We found that an individual player can receive as many as 1400 head impacts during a single season. The average number of head impacts per game was nearly 3 times greater than the average number of head impacts per practice. We noted differences in impact frequency and impact location among different player positions. We also demonstrated differences in head impact frequency among teams, but it is unclear if this is related to differences among the players themselves, coaching approaches, or other factors that remain to be identified. We found no difference among teams in the average number of head impacts per game. These data documented head impact exposure in terms of frequency and location sustained by individual players in college football, which varies according to practice versus game, player position, and team. These data could aid football-helmet manufacturers in establishing design specifications and governing bodies in setting testing criteria and, with further studies, could provide clinicians and scientists with a more complete understanding of the relationship among head impact exposure, concussion injury, and long-term cognitive deficits.
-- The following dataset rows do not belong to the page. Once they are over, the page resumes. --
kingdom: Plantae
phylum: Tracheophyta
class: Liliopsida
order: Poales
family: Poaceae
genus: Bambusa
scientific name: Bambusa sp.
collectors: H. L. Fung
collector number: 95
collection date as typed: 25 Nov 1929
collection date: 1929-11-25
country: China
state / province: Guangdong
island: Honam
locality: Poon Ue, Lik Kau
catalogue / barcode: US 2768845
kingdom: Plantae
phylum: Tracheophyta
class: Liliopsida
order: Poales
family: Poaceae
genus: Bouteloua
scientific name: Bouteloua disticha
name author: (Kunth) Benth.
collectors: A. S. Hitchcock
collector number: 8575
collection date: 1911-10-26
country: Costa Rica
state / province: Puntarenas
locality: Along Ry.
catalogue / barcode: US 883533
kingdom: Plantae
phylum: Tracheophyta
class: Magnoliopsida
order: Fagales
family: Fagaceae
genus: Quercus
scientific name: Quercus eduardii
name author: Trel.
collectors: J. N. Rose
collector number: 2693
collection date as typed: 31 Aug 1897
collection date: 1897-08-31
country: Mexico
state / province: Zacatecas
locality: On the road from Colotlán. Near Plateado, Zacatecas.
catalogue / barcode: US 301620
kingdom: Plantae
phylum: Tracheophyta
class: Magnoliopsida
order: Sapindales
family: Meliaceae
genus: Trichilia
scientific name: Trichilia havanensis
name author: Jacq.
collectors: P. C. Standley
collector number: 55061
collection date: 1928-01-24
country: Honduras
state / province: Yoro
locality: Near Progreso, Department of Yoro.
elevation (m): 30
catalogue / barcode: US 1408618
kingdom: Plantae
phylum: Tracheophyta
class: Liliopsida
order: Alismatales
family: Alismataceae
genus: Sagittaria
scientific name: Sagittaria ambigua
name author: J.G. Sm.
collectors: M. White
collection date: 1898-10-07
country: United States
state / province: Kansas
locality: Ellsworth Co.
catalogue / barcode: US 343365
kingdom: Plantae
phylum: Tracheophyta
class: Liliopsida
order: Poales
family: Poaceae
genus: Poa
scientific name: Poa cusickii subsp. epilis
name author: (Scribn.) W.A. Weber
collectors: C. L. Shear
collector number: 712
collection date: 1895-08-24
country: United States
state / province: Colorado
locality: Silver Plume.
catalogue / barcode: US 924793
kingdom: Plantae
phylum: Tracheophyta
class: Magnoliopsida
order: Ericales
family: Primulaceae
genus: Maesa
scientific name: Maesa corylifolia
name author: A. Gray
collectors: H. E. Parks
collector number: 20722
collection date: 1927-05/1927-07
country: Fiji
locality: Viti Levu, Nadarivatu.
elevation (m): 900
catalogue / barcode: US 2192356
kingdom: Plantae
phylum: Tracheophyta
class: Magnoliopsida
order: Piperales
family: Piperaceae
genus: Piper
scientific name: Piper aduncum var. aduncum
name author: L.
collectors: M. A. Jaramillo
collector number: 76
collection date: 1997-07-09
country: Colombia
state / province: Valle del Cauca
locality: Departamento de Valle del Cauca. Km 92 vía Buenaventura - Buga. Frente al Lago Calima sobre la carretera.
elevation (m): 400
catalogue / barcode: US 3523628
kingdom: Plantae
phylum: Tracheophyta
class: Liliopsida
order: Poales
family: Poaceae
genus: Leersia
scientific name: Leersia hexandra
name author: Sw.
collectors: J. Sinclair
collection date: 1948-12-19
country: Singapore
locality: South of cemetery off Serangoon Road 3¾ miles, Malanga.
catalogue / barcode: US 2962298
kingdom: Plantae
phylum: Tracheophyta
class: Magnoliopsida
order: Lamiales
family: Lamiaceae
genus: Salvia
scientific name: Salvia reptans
This study was supported in part by research grant R01 HD048638 from the National Center for Medical Rehabilitation Research at the National Institute of Child Health and Human Development at the National Institutes of Health (Dr Greenwald) and by research grant R01 NS055020 from the National Institute for Neurological Disorders and Stroke at the National Institutes of Health (Dr McAllister). The HIT System technology was developed in part through research grant R44 HD40473 from the National Institutes of Health (Drs Greenwald and Crisco) and with research and development support from Riddell Inc (Elyria, OH). We thank the researchers and institutions from which the data were collected: Mike Goforth, ATC, Virginia Tech Sports Medicine; Steve Rowson, MS, Virginia Polytechnic Institute and State University; Dave Dieter, Edward Via Virginia College of Osteopathic Medicine; Jeff Frechette, ATC, and Scott Roy, ATC, Dartmouth College Sports Medicine; Mary Hynes, RN, MPH, Dartmouth Medical School; and David J. Murray, ATC, and Kevin R. Francis, Brown University. We thank Lindley Brainard of Simbex for coordination of all data collection. We also thank Tor Tosteson, PhD, and Jason T. Machan, PhD, for their assistance with statistical analysis.
Joseph J. Crisco, PhD; Jonathan G. Beckwith, MS; Jeffrey J. Chu, MS; Richard M. Greenwald, PhD, and Simbex reported having a financial interest in the instruments (HIT System, Sideline Response System [Riddell Inc]) that were used to collect the data in this study.